Vanilla JS DataTables Alternatives

Whenever I needed table search or sorting of the columns I would turn to jQuery DataTables. Even though I don’t need the jQuery for the whole project I would import it, only because it’s a dependency of this library. Now, I found two great libraries that are offering similar things.

Hands-on tables – 17.8k ⭐ on GitHub

This library offers great features for managing your tables. It also goes well with React, Vue, and Angular. It’s almost an Excel-like feeling when you are working with them. You can edit the column values right on the spot, have the calendar pop up from the column, sort by whatever data you want even filter by condition. Note that this library is free only for non-commercial projects, research, private study, etc.

Simple datatables – 1.1k ⭐ on GitHub

Much more simpler than Hands-on tables, but also packed with features like filtering, pagination, sorting, column editing, etc.

Vanilla JS Calendar Alternatives

Managing time was always part of all the applications, no matter the programming language or framework. Whatever application you are building you will definitely need a date picker or event time picker. Some of the applications require even a date range picker.

EasePick – 337 ⭐ on GitHub

This package supports date as well as time picker. It also supports date ranges, it has a great configurator that lets you customize the package even before including it in your project. The good thing is that some of the features are structured as packages, so you can remove what you don’t need thus reducing the size of the library that you are including in the project.

Vanilla calendar – 95 ⭐ on GitHub

This package on the other hand is much better documented in my opinion, it also has an option to enable or enable the time picker. It has a light and a dark theme ready for you to utilize. Package supports locale so you don’t need to worry about translations and things like that. One of the great options for me was the Holidays property, where you can specify them, rendering those dates disabled in the picker. You can also choose between multiple types of calendar: month, year, and the default one.
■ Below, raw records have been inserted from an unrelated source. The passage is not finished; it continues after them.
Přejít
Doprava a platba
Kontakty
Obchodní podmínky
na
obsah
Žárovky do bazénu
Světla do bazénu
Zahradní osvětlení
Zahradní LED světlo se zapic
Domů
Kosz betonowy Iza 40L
This is also one of the popular topics where we add libraries to our websites or applications. Most applications and websites need some kind of carousel or slider.

Swiper API – 35.2k ⭐ on GitHub

Well, this library is just beautifully amazing! I got to say, it’s built without jQuery, but it’s safe to use with jQuery. Documentation is overflowing with information on how to use it. Swiper has all the animation that you can think of, there is parallax, cube, cards, flip, and many more effects. To perform better lazy loading is included!

Glide – 6.8k ⭐ on GitHub

If you need a simple carousel I think Glide is a way to go! It’s simple it’s documented, dependency-free, and only 7kb gzipped! Glide is built in a way that it’s completely modular, so if you don’t need some features you can drop its size even more, in addition to that this is also cool for theming.
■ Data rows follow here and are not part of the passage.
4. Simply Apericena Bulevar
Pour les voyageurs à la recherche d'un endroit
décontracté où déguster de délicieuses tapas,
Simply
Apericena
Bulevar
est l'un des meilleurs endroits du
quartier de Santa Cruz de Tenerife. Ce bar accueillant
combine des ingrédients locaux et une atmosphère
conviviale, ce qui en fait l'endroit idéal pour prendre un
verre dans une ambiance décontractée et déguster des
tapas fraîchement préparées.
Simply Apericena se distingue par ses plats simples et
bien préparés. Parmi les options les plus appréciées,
Vanilla JS jQuery UI Alternatives

Now this is a broad topic, and it can be a post by itself, so I’ll try to keep it short by only giving you the things, that I would use instead of jQuery UI. If we check the jQuery UI website we can see that there are Interactions and Widgets sections there.
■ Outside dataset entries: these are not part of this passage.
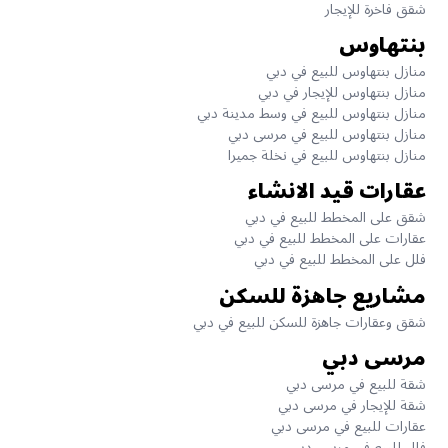
شقق فاخرة للإيجار
بنتهاوس
منازل بنتهاوس للبيع في دبي
منازل بنتهاوس للإيجار في دبي
منازل بنتهاوس للبيع في وسط مدينة دبي
منازل بنتهاوس للبيع في مرسى دبي
منازل بنتهاوس للبيع في نخلة جميرا
عقارات قيد الانشاء
شقق على المخطط للبيع في دبي
عقارات على المخطط للبيع في دبي
فلل على المخطط للبيع في دبي
مشاريع جاهزة للسكن
شقق وعقارات جاهزة للسكن للبيع في دبي
مرسى دبي
شقة للبيع في مرسى دبي
شقة للإيجار في مرسى دبي
عقارات للبيع في مرسى دبي
فلل للبيع في مرسى دبي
For all of these things, there is at least one vanilla JS library out there, so I won’t be listing all of them. However, I would rather talk about that sweet spot of “Is there one thing combining all of those?” well I think there is more than one. So that’s what this list will be about.

My opinion is that you can do something like the following, choose a JS framework/library, then choose a CSS library to go with it, and you are done. Let’s take a look at an example here.

Popular JS Frameworks in 2023

Alpine JS

Popular CSS Frameworks in 2023


My recommendation would be:

You are developing SPA:
React and Tailwind
You are not developing SPA:
AlpineJS and Tailwind


Well, that’s all folks, I hope I gave you some useful comparison of the free resources and alternatives to the jQuery-dependent libraries. In my humble opinion Web development should be free, to choose whatever you want to use. You shouldn’t be slow down by something that you need to include and you are not going to use it ever, it just sits there getting dusty.